Lyonne put as much effort as she could into learning how to speak true Hungarian, whereas many films and television programmes would have simply let the viewer pretend they were speaking Hungarian and gone for accented English.
Hungarian! Micsoda koncepci !
According to Lyonne in an interview with IndieWire, she was eager to take on the challenge of learning Hungarian while both showrunning and acting in a series, but she wasn’t sure she could pull it off and didn’t want to make a joke out of it. She needed to be reassured that she could accomplish it by the other season 2 director, Alex Buono:
“I kept saying, ‘Alex, this isn’t some Bill and Fred s***. [Bill Hader and Lyonne’s ex Fred Armisen created spoof series ‘Documentary Now!’] It can’t be an impression of Hungarian. I’m going to have to be like Dustin Hoffman in Hungarian! And he was like, ‘That is the real s***! You can do this!'”
In order to perfect the pronunciation and rhythm, Lyonne studied anytime she had some free time, working with both acting instructor Terry Knickerbocker and Hungarian actress Anna Magyar (“Overlord”) She admitted to IndieWire that during other aspects of production, such as tech scouts, where the heads of production all walk over the set or location one last time to get the details in place, she trained with the first assistant director to ensure she did it correctly.

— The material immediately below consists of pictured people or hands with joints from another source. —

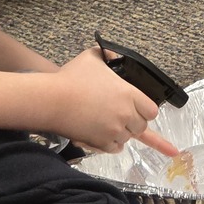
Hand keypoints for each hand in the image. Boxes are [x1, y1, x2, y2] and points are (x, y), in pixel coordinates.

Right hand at [48, 49, 177, 155]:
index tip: (138, 108)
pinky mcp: (101, 143)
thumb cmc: (71, 78)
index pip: (152, 110)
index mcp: (128, 94)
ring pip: (127, 138)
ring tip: (108, 123)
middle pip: (141, 126)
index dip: (145, 109)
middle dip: (134, 122)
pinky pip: (115, 148)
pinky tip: (104, 135)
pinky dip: (111, 144)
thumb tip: (114, 57)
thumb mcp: (92, 57)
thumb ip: (108, 54)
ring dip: (121, 132)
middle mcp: (125, 114)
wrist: (52, 100)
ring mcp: (114, 131)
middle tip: (122, 116)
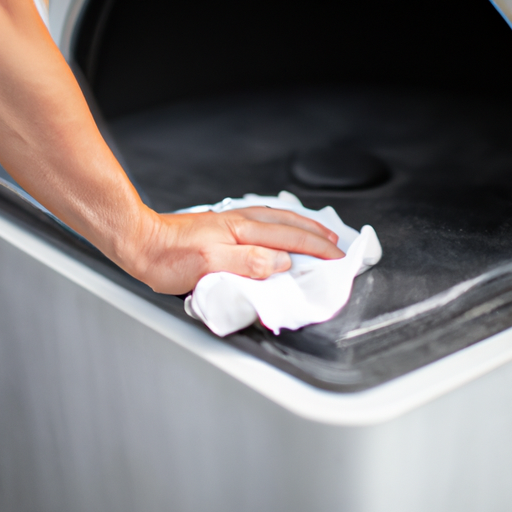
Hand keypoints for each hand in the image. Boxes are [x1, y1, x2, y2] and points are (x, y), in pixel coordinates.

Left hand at [124, 206, 344, 294]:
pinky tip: (281, 226)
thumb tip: (281, 262)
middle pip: (288, 224)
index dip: (315, 248)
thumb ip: (248, 263)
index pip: (289, 239)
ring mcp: (232, 222)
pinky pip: (264, 219)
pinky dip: (282, 222)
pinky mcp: (223, 226)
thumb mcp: (208, 265)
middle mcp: (240, 222)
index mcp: (241, 232)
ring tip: (318, 232)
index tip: (336, 256)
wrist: (140, 242)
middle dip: (316, 234)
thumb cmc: (168, 257)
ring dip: (302, 225)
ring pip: (278, 218)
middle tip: (336, 243)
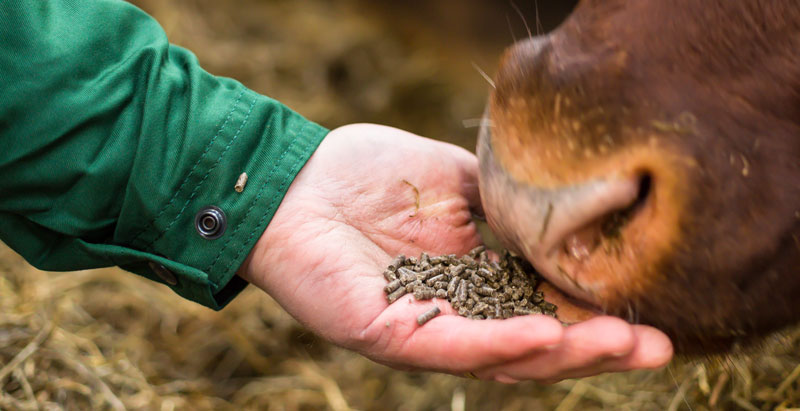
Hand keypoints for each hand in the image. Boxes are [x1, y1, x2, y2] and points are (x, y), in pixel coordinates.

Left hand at [238, 124, 672, 382]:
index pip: (549, 306)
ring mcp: (425, 329)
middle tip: (657, 347)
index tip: (655, 313)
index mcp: (479, 280)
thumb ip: (504, 200)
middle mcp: (459, 314)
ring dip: (561, 352)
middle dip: (598, 349)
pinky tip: (539, 334)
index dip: (599, 314)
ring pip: (502, 357)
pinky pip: (448, 345)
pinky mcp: (387, 334)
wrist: (298, 180)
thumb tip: (564, 207)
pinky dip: (495, 344)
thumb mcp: (456, 179)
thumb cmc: (370, 176)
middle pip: (538, 345)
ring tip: (618, 343)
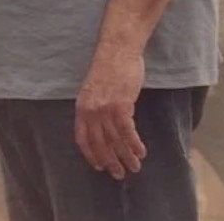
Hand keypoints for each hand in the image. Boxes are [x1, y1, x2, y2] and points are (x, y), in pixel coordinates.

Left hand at [75, 50, 145, 179]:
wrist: (117, 49)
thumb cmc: (108, 66)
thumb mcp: (93, 89)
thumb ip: (95, 107)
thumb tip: (102, 128)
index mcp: (82, 106)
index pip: (83, 138)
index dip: (91, 155)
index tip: (99, 166)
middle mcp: (91, 111)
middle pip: (100, 144)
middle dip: (110, 161)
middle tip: (119, 174)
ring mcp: (106, 109)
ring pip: (116, 141)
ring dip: (126, 157)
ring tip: (134, 167)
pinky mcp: (121, 106)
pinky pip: (128, 133)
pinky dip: (135, 145)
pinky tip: (141, 152)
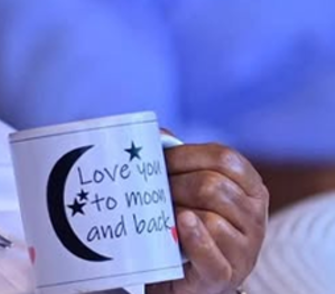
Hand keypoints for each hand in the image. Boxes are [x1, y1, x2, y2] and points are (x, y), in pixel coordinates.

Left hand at [147, 143, 268, 293]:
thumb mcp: (188, 189)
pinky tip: (180, 227)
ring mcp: (245, 248)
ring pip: (210, 218)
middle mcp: (255, 217)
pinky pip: (211, 252)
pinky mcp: (227, 275)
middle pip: (213, 187)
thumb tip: (156, 134)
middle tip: (155, 193)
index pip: (225, 158)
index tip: (160, 161)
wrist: (184, 276)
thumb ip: (177, 160)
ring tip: (162, 217)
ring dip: (177, 214)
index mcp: (250, 188)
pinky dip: (194, 238)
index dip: (186, 155)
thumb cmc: (184, 225)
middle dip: (175, 186)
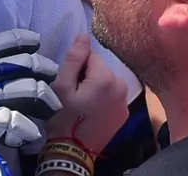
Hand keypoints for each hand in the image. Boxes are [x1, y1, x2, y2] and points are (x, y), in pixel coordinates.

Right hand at [45, 35, 129, 154]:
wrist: (73, 152)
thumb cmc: (63, 118)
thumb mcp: (62, 86)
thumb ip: (74, 58)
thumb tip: (84, 35)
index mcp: (106, 78)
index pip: (91, 55)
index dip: (77, 67)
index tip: (71, 83)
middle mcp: (122, 86)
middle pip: (101, 68)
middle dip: (87, 75)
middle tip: (75, 94)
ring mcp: (125, 101)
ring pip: (107, 81)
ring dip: (96, 86)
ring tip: (83, 104)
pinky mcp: (125, 113)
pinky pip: (112, 95)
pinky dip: (103, 98)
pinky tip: (92, 111)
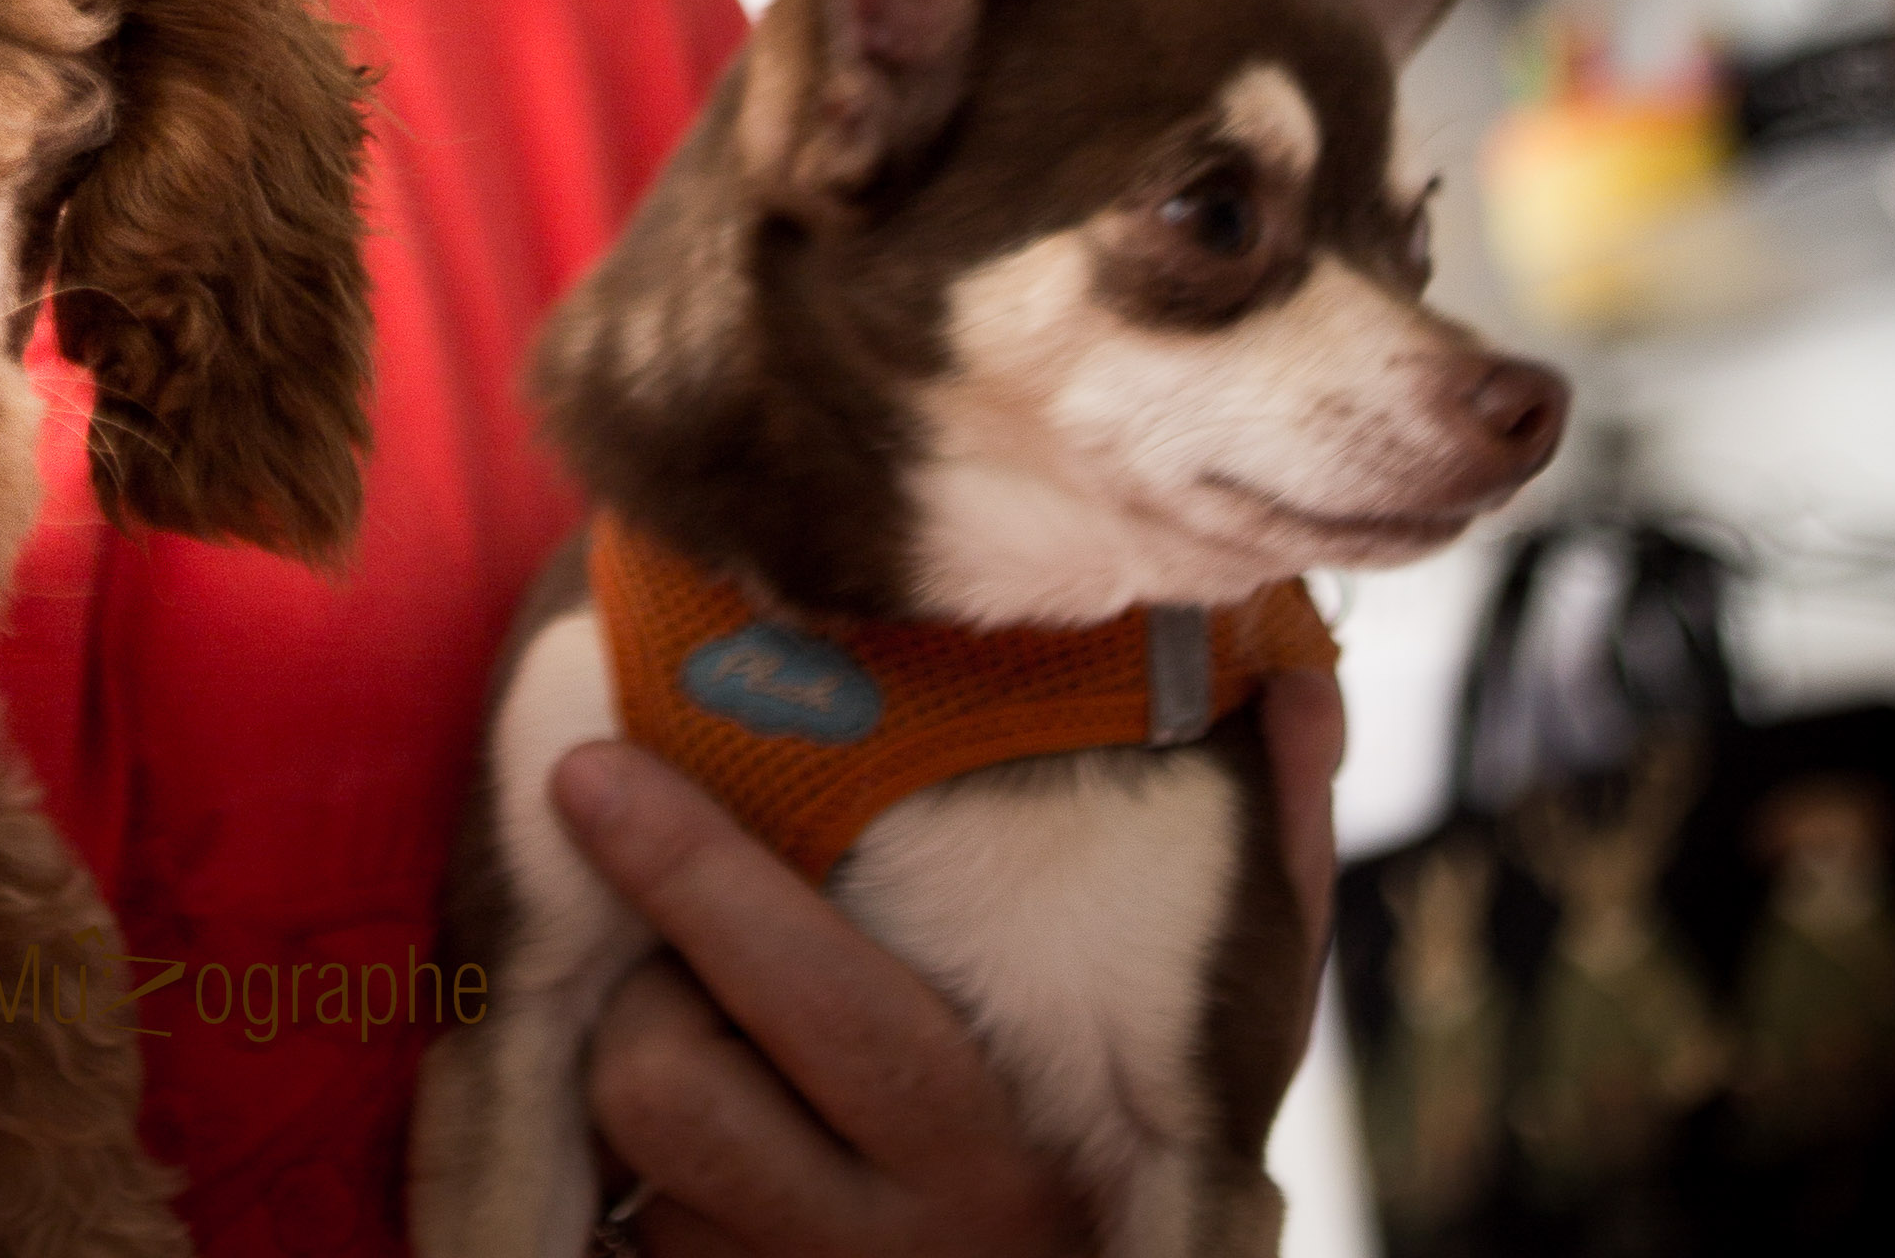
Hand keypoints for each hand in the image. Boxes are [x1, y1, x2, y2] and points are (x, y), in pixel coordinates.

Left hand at [553, 676, 1348, 1255]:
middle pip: (671, 1074)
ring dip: (631, 1029)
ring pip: (629, 1130)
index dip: (697, 882)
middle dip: (628, 924)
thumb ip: (1269, 868)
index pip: (825, 1005)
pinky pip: (621, 1211)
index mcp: (1016, 1147)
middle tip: (591, 779)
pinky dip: (628, 1131)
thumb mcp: (1224, 1031)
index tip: (589, 765)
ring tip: (698, 956)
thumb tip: (1306, 691)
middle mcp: (899, 1239)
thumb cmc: (1146, 1132)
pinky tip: (693, 1057)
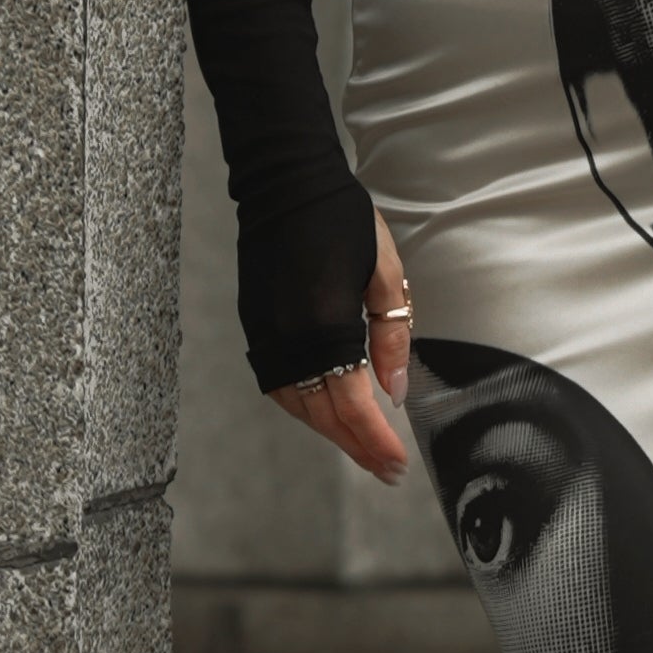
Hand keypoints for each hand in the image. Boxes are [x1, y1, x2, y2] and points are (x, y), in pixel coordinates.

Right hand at [270, 212, 412, 484]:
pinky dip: (305, 407)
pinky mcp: (254, 325)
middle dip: (356, 447)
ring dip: (330, 432)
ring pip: (297, 405)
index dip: (375, 440)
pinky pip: (279, 384)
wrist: (284, 181)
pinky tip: (325, 411)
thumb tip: (395, 390)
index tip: (398, 464)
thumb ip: (391, 334)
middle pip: (322, 415)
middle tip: (386, 470)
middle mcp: (288, 338)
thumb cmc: (342, 218)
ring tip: (361, 448)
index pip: (352, 403)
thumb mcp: (384, 271)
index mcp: (325, 324)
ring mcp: (265, 334)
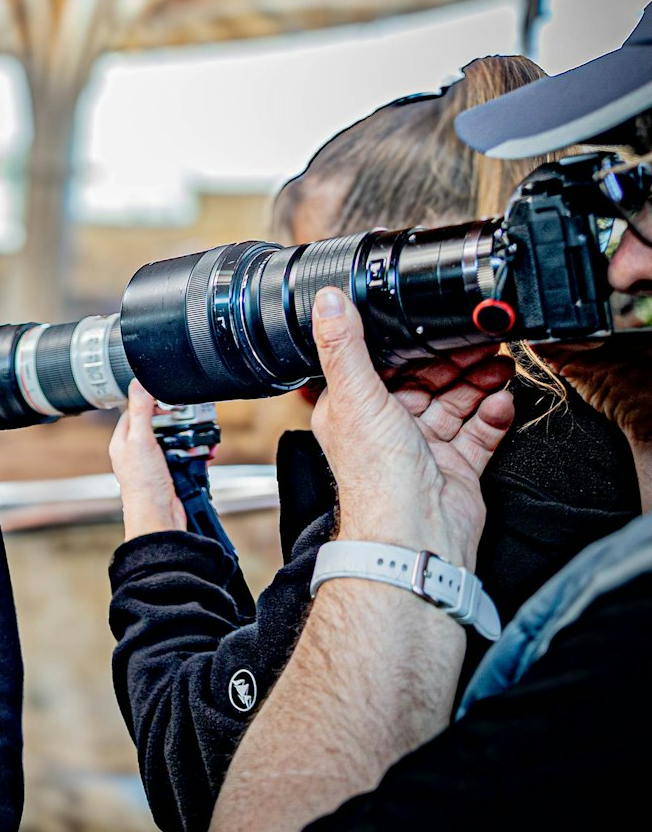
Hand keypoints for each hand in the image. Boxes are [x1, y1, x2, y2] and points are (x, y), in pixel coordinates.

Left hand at [110, 380, 187, 538]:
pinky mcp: (171, 476)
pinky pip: (187, 459)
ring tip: (200, 436)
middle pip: (159, 425)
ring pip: (176, 442)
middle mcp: (137, 453)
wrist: (159, 518)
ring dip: (191, 439)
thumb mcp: (140, 440)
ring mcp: (155, 465)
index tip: (166, 396)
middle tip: (190, 416)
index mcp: (123, 441)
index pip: (134, 411)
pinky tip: (204, 454)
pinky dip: (198, 455)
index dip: (149, 402)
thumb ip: (140, 410)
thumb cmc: (143, 484)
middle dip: (177, 421)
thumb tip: (137, 382)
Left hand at [307, 287, 515, 567]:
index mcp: (355, 409)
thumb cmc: (377, 473)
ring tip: (501, 364)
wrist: (416, 531)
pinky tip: (503, 401)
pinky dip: (493, 415)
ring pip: (455, 403)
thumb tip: (328, 300)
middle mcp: (387, 427)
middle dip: (455, 360)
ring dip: (479, 382)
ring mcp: (423, 447)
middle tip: (482, 340)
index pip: (384, 365)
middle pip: (426, 381)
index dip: (412, 343)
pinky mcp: (456, 466)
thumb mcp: (357, 395)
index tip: (438, 323)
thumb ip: (344, 346)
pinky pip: (479, 432)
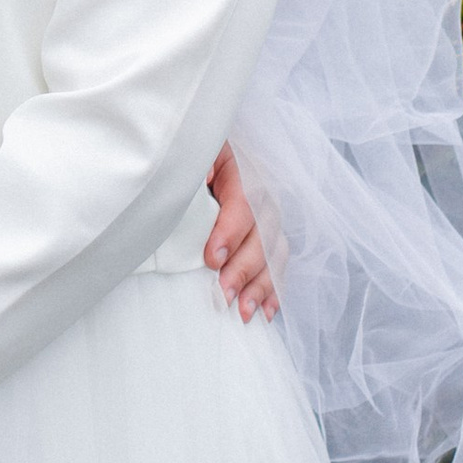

The connections between language and history
Given that both Lyonne and Nadia’s grandparents were Hungarian and had survived the Holocaust, the Hungarian language studies allowed Lyonne to learn more about both her character’s and her own past. She made light of the fact that “they always want to talk to you about this matrilineal nonsense” in therapy, saying it was one of the most frustrating aspects of therapy, but tracing her family history was crucial to understanding the themes of season 2. It changed the way she perceived trauma, particularly inherited trauma, and she was able to incorporate that into the show:
“You really have to use that specificity, especially now that everyone’s dead. But I heavily fictionalized around my family. I think that there’s questions around that time I’m very moved by more globally: What it is the tether from Hitler to all of us? Like, we throw around Hitler so loosely in modern times. Hitler’s almost a punchline. There was this whole generation of children of Holocaust survivors who really come by their case study very honestly.”
The main theme of “Russian Doll” season 2 is how the Holocaust affected Nadia’s family line permanently, beginning with her grandmother’s escape and passing trauma down to Nadia.
It’s important to note that many children and grandchildren of Holocaust survivors exhibit similar features, including a protectiveness over their forebears. Generational trauma is still being studied, and we’ve only just begun to grasp it. Reparative adaptational impacts are what Dr. Yael Danieli, PhD, refers to as the premise that survivors’ descendants attempt to improve the world for their parents, grandparents, and selves. Sounds rather similar to Nadia, huh?